Datos del ejercicio ::
________________________________________

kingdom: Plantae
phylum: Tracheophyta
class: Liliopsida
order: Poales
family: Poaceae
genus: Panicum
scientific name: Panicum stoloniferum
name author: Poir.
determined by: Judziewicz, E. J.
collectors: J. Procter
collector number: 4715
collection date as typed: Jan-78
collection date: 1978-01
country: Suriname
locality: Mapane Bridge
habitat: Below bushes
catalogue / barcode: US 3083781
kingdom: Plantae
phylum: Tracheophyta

________________________________________

Instrucciones y requisitos :: Presenta todas las líneas de los registros como una tabla en Markdown con las columnas «Número» y «Línea del registro». Numera cada fila y deja fuera las líneas en blanco.

Solución propuesta ::
| Número | Línea del registro |
|---|---|
| 1 | kingdom: Plantae |
| 2 | phylum: Tracheophyta |
| 3 | class: Liliopsida |
| 4 | order: Poales |
| 5 | family: Poaceae |
| 6 | genus: Panicum |
| 7 | scientific name: Panicum stoloniferum |
| 8 | name author: Poir. |
| 9 | determined by: Judziewicz, E. J. |
| 10 | collectors: J. Procter |
| 11 | collector number: 4715 |
| 12 | collection date as typed: Jan-78 |
| 13 | collection date: 1978-01 |
| 14 | country: Suriname |
| 15 | locality: Mapane Bridge |
| 16 | habitat: Below bushes |
| 17 | catalogue / barcode: US 3083781 |
| 18 | kingdom: Plantae |
| 19 | phylum: Tracheophyta |